### DATA TO USE

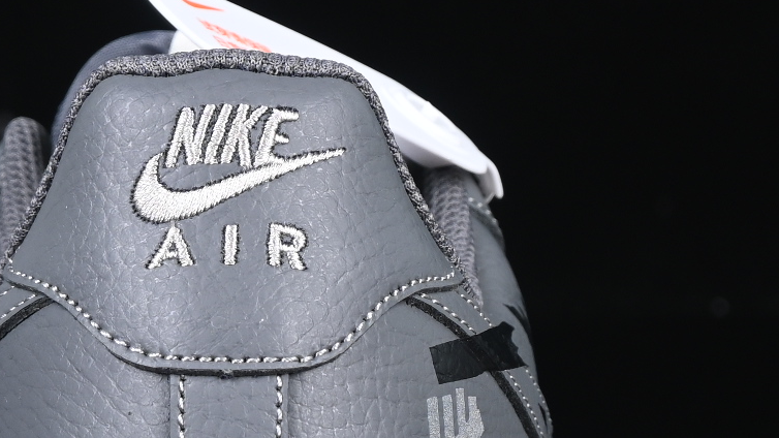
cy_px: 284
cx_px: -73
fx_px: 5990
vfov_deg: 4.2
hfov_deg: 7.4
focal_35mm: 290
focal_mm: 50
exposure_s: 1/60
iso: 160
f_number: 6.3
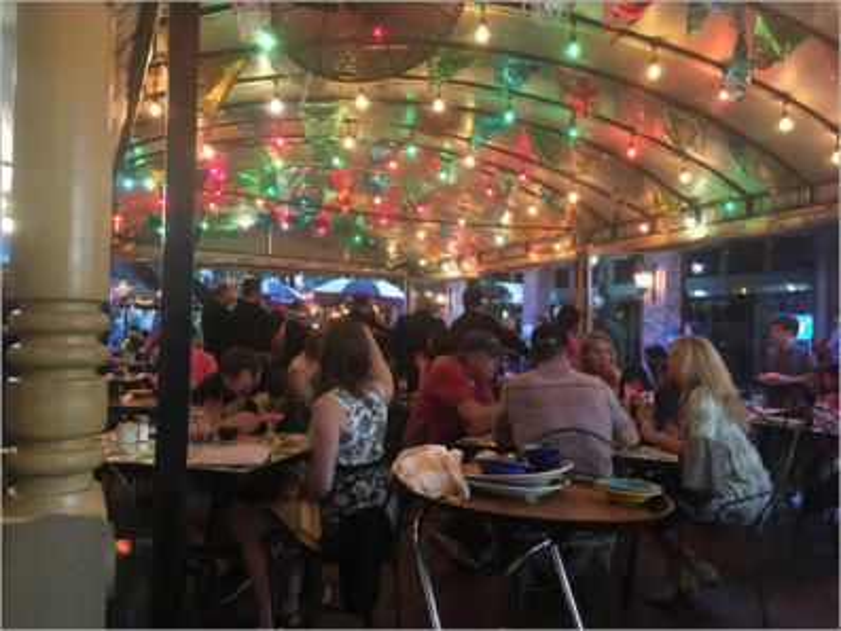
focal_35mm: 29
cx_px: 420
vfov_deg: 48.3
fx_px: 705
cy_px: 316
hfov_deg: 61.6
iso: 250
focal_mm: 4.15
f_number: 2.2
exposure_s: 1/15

######

TRY IT:
Nothing but the lines from the line with "exposure_s: 1/60" through the last line of the listing above should be repeated, and pictures should be left out.

RESULT BELOW:
exposure_s: 1/60
iso: 160
f_number: 6.3
focal_35mm: 29
cx_px: 420
vfov_deg: 48.3
fx_px: 705
cy_px: 316
hfov_deg: 61.6
iso: 250
focal_mm: 4.15
f_number: 2.2
exposure_s: 1/15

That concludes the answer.